In 2021, there was a shortage of Mechanically Deboned Meat, which caused a major increase in processed meat prices, according to Reaaz Ahmed, owner of Good Hope Meat Hyper. PHOTO: Alexander Brand

Closures, droughts and fires

Another factor that has contributed to the rise in meat prices is the closure of some abattoirs, according to Ahmed. Covid-19 restrictions also reduced imports and impacted ports, he added.

As mentioned, there are several factors influencing meat production, but the current drought over large parts of central SA has an influence, because farmers had to decrease their herd numbers. Another factor was the severe veld fires during July and August nationwide, according to Corine Steyn, manager liaison at Red Meat Producers’ Organisation (RPO).

The supply of meat is lower due to decreases in the number of animals slaughtered, according to Marlene Louw, a senior agricultural economist for the Absa Group.

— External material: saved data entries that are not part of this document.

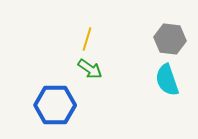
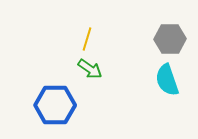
gray hexagon: rotated 8 degrees counterclockwise
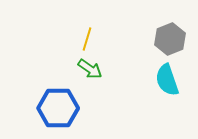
gray hexagon: rotated 20 degrees counterclockwise
blue hexagon: moved 3 px right, 3 px down
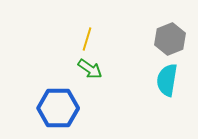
cyan semicircle: rotated 28 degrees clockwise
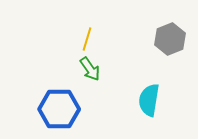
green arrow: rotated 20 degrees clockwise
cyan semicircle: moved 18 px left, 20 px down
blue hexagon: moved 1 px right, 1 px down
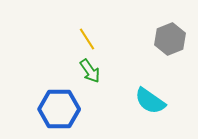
yellow line: rotated 50 degrees counterclockwise
green arrow: moved 2 px down
cyan semicircle: moved 1 px right, 1 px down; rotated 64 degrees counterclockwise
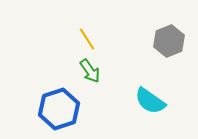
gray hexagon: moved 1 px left, 2 px down
blue hexagon: rotated 18 degrees counterclockwise
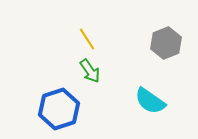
gray hexagon: moved 3 px left, 2 px down
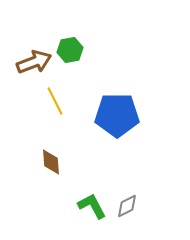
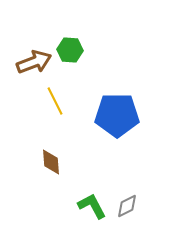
green hexagon: rotated 15 degrees clockwise
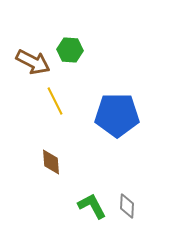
brown arrow: moved 1 px left; rotated 48 degrees clockwise
gray diamond: rotated 60 degrees counterclockwise
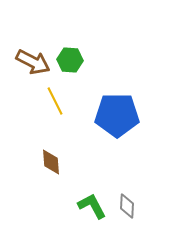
green hexagon: moved 10 px down
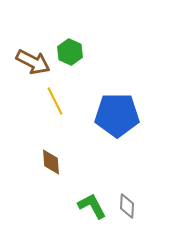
green hexagon: moved 8 px up; rotated 20 degrees clockwise
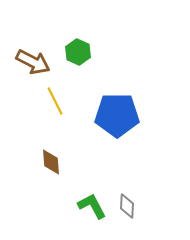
green hexagon: moved 8 px right
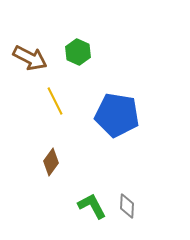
brown arrow: moved 3 px left, 4 px up
blue pentagon: rotated 9 degrees clockwise
brown diamond: rotated 40 degrees clockwise
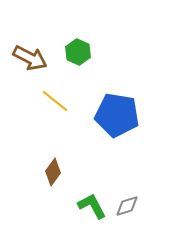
yellow line: rotated 24 degrees counterclockwise
brown diamond: moved 2 px right, 10 px down
gray diamond: rotated 70 degrees clockwise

When comparing the cumulative slaughter numbers for beef in the Western Cape of 2020 and 2021 (January to August), there has been a decrease of 5%, from 76 975 to 73 294 cattle, according to Delport. A decrease of 3%, from 1 658 537 to 1 614 304, was seen in SA at large. Cumulative sheep slaughter numbers decreased by 6%, from 2 749 230 to 2 594 024, in SA, she added. The same applies to the Western Cape, which decreased from 653 274 to 616 997.

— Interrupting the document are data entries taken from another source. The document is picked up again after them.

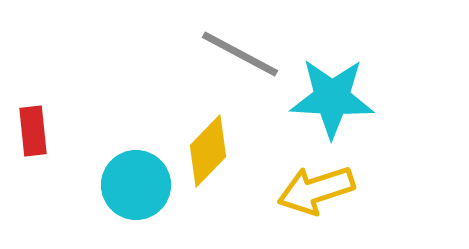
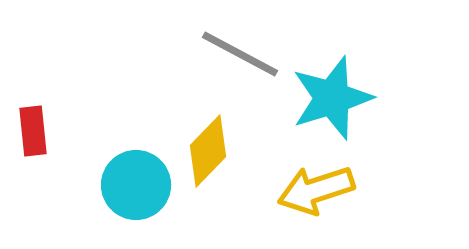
cyan star: rotated 20 degrees counterclockwise
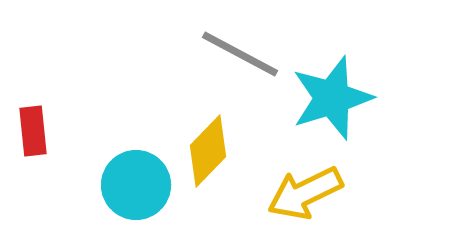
yellow arrow: moved 11 px left, 3 px down; rotated 8 degrees counterclockwise
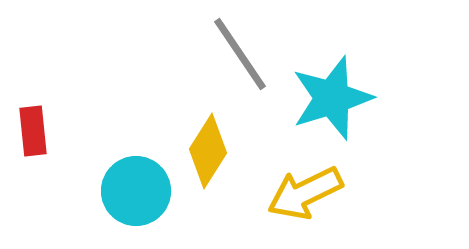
gray line: rotated 28 degrees clockwise
yellow diamond: rotated 12 degrees counterclockwise
cyan circle: moved 6 px down
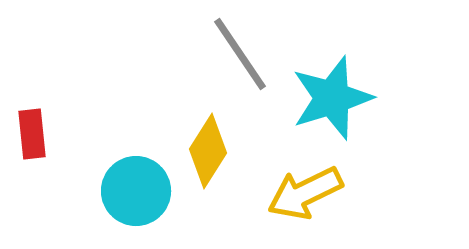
red rectangle: moved 1 px left, 3 px down
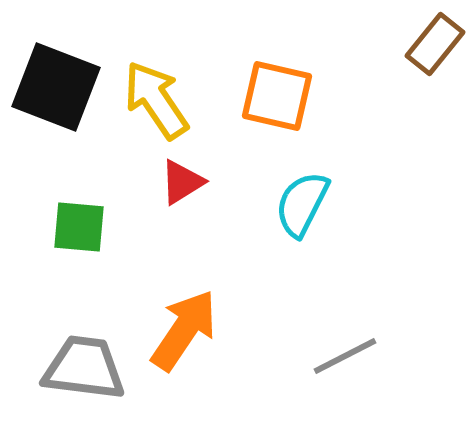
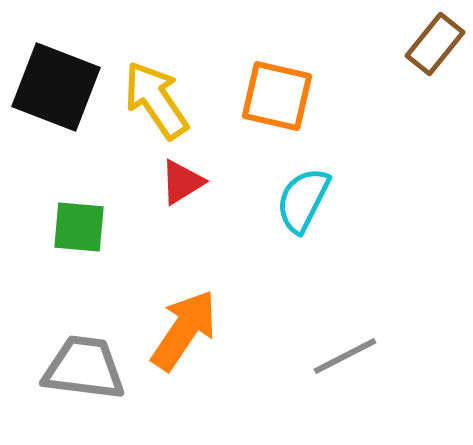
cyan semicircle: moved 1 px right, 4 px up
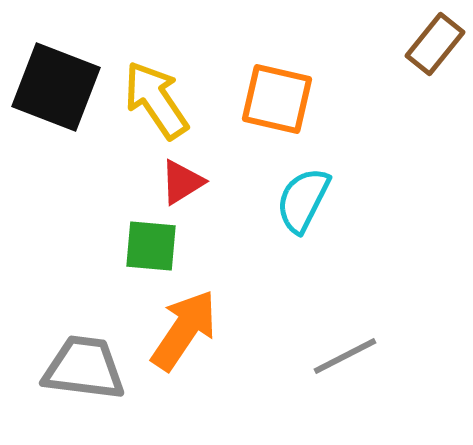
orange square: moved 3 px down
green square: moved 72 px right, 19 px down
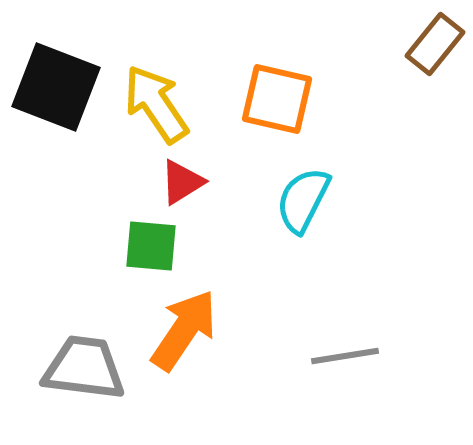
yellow arrow: moved 4 px down
gray line: rotated 18 degrees clockwise
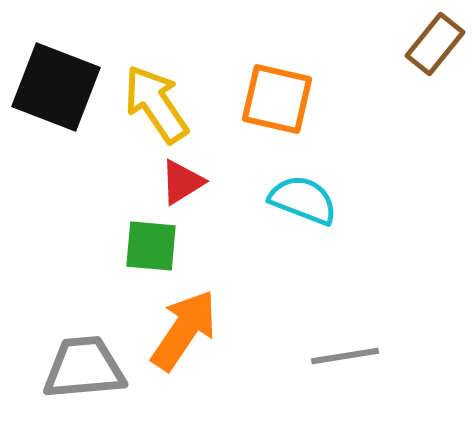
cyan semicircle: rotated 84 degrees clockwise
gray trapezoid: rotated 12 degrees counterclockwise
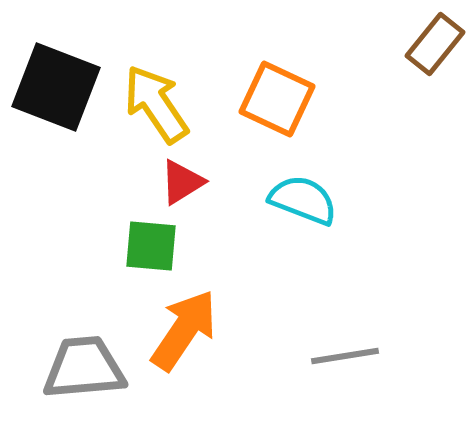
orange square: rotated 12 degrees clockwise
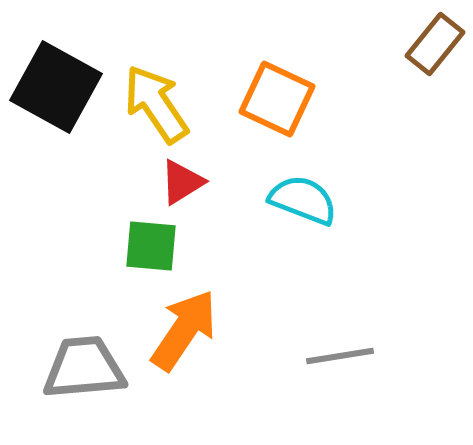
black square: rotated 8 degrees clockwise
gray line: moved 5 px left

Both the decrease in supply and substantial increase in the price of grains added to the price increase because, in meat production, these serve as inputs for feedlots, broiler houses and piggeries, according to Louw.

Meat

On average for 2021 (January to August) the highest year-on-year inflation was observed for mutton and lamb, followed by beef and pork, with the lowest inflation observed on chicken meat, according to Marion Delport, lead data scientist at the Bureau for Food and Agricultural Policy. PHOTO: Alexander Brand

It is important to note that the national cattle herd is currently in a phase of herd rebuilding, which also contributes to slightly lower slaughter numbers, according to Delport.

The national beef cattle herd size is an estimate but both the industry and government agree that it is close to 13 000 000 hd, according to Dewald Olivier, executive officer of the SA Feedlot Association. This number changed due to the 2015/2016 nationwide drought, he added.

“Following the severe drought in 2015/16, increased slaughtering reduced the national herd size by 15%. Some areas are still affected by drought conditions and the industry is only gradually starting to rebuild its herd size,” said Olivier.

Herd rebuilding involves increasing the national herd over and above inventory numbers, after restocking took place, according to an article by AgriLife Today.

Disaggregated meat expenditure

According to Delport, the increase in the price of meat, combined with severe pressure on the disposable income of households, would likely decrease the consumption of more expensive meat options. This applies to red meat in general, but specifically the more expensive cuts such as beef, steak and chops, which will potentially be replaced with chicken, eggs and budget fish options, such as canned pilchards.

“Lower supply leads to higher prices which then, in turn, cause consumers to adjust their demand for meat downward,” said Louw.

Graph on meat prices

A socio-economically disaggregated view on meat expenditure in South Africa. GRAPH: Supplied/BFAP

Of all lamb and mutton consumed in SA, 63% is consumed by the country’s affluent socio-economic group, compared to merely 3% by the low-income group, according to BFAP calculations based on household-level expenditure data. For chicken, on the other hand, the numbers are 27% and 15% respectively.

On average for 2021 (January to August), the highest year-on-year inflation was observed for mutton and lamb (13%), followed by beef (10.5%) and pork (7%), with the lowest inflation observed on chicken meat (6%), Delport told MatieMedia.